Please output, word for word, the lines of the listing below that begin at the line containing "phylum: Ascomycota" and stop after the line containing "scientific name: Lactarius aurantiacus", with nothing else.

───── Input rows ─────

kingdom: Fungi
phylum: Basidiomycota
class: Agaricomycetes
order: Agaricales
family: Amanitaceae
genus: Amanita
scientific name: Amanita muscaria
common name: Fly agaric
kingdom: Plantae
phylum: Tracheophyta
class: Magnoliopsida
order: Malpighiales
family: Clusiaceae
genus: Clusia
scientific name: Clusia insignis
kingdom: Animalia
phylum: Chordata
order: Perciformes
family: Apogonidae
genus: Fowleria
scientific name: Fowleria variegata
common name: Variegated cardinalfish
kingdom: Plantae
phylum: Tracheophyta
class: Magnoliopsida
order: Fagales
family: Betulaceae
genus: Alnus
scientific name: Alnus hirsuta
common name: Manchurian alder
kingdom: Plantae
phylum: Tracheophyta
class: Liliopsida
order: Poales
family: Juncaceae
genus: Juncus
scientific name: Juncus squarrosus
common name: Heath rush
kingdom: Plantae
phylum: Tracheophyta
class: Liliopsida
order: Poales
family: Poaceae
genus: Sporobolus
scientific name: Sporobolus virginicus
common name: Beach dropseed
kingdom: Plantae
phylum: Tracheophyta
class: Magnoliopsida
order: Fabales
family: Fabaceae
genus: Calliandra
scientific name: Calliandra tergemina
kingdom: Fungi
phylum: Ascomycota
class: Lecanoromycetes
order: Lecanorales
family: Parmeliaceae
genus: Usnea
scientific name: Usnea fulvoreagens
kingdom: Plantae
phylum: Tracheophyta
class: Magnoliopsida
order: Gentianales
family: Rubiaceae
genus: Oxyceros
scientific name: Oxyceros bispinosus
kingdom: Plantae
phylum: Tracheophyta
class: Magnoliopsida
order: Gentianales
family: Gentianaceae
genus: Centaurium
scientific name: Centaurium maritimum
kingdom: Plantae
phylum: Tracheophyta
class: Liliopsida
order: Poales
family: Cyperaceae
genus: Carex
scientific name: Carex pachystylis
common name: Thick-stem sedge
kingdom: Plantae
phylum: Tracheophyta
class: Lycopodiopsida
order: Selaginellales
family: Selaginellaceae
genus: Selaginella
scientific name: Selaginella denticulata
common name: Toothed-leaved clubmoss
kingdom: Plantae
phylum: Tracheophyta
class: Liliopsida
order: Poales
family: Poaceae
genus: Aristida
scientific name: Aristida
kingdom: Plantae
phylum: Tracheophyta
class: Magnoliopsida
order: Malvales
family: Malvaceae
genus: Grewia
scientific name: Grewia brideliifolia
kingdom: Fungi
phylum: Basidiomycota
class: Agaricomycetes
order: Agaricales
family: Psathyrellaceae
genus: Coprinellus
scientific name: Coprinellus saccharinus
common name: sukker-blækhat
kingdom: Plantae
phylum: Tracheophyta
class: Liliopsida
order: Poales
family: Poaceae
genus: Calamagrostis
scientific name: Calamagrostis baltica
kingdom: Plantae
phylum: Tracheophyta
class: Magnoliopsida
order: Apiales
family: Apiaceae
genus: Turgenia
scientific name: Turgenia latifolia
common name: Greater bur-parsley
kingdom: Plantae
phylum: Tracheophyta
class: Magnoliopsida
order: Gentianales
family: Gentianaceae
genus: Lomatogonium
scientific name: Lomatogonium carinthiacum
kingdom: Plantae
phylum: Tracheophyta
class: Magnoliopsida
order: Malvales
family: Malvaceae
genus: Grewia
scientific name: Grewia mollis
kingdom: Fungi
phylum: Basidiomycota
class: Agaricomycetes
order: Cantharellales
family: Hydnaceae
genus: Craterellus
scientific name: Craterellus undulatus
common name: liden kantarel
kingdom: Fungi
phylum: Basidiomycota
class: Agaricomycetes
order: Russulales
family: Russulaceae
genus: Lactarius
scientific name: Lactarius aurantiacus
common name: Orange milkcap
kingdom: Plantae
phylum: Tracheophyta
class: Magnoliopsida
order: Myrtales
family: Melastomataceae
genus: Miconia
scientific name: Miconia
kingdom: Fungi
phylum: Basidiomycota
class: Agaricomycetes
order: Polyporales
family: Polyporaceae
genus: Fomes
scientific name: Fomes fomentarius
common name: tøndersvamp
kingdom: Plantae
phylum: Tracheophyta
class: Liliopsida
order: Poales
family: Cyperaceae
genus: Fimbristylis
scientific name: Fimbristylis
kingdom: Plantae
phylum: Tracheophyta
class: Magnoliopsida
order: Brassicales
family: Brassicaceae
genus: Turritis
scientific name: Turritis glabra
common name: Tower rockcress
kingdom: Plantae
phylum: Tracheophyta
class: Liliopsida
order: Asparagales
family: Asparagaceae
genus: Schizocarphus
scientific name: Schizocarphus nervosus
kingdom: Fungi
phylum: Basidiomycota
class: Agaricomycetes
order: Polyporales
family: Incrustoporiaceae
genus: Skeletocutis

─────

● The result:
phylum: Ascomycota
class: Lecanoromycetes
order: Lecanorales
family: Parmeliaceae
genus: Usnea
scientific name: Usnea fulvoreagens
kingdom: Plantae
phylum: Tracheophyta
class: Magnoliopsida
order: Gentianales
family: Rubiaceae
genus: Oxyceros
scientific name: Oxyceros bispinosus
kingdom: Plantae
phylum: Tracheophyta
class: Magnoliopsida
order: Gentianales
family: Gentianaceae
genus: Centaurium
scientific name: Centaurium maritimum
kingdom: Plantae
phylum: Tracheophyta
class: Liliopsida
order: Poales
family: Cyperaceae
genus: Carex
scientific name: Carex pachystylis
common name: Thick-stem sedge
kingdom: Plantae
phylum: Tracheophyta
class: Lycopodiopsida
order: Selaginellales
family: Selaginellaceae
genus: Selaginella
scientific name: Selaginella denticulata
common name: Toothed-leaved clubmoss
kingdom: Plantae
phylum: Tracheophyta
class: Liliopsida
order: Poales
family: Poaceae
genus: Aristida
scientific name: Aristida
kingdom: Plantae
phylum: Tracheophyta
class: Magnoliopsida
order: Malvales
family: Malvaceae
genus: Grewia
scientific name: Grewia brideliifolia
kingdom: Fungi
phylum: Basidiomycota
class: Agaricomycetes
order: Agaricales
family: Psathyrellaceae
genus: Coprinellus
scientific name: Coprinellus saccharinus
common name: sukker-blækhat
kingdom: Plantae
phylum: Tracheophyta
class: Liliopsida
order: Poales
family: Poaceae
genus: Calamagrostis
scientific name: Calamagrostis baltica
kingdom: Plantae
phylum: Tracheophyta
class: Magnoliopsida
order: Apiales
family: Apiaceae
genus: Turgenia
scientific name: Turgenia latifolia
common name: Greater bur-parsley
kingdom: Plantae
phylum: Tracheophyta
class: Magnoliopsida
order: Gentianales
family: Gentianaceae
genus: Lomatogonium
scientific name: Lomatogonium carinthiacum
kingdom: Plantae
phylum: Tracheophyta
class: Magnoliopsida
order: Malvales
family: Malvaceae
genus: Grewia
scientific name: Grewia mollis
kingdom: Fungi
phylum: Basidiomycota
class: Agaricomycetes
order: Cantharellales
family: Hydnaceae
genus: Craterellus
scientific name: Craterellus undulatus
common name: liden kantarel
kingdom: Fungi
phylum: Basidiomycota
class: Agaricomycetes
order: Russulales
family: Russulaceae
genus: Lactarius
scientific name: Lactarius aurantiacus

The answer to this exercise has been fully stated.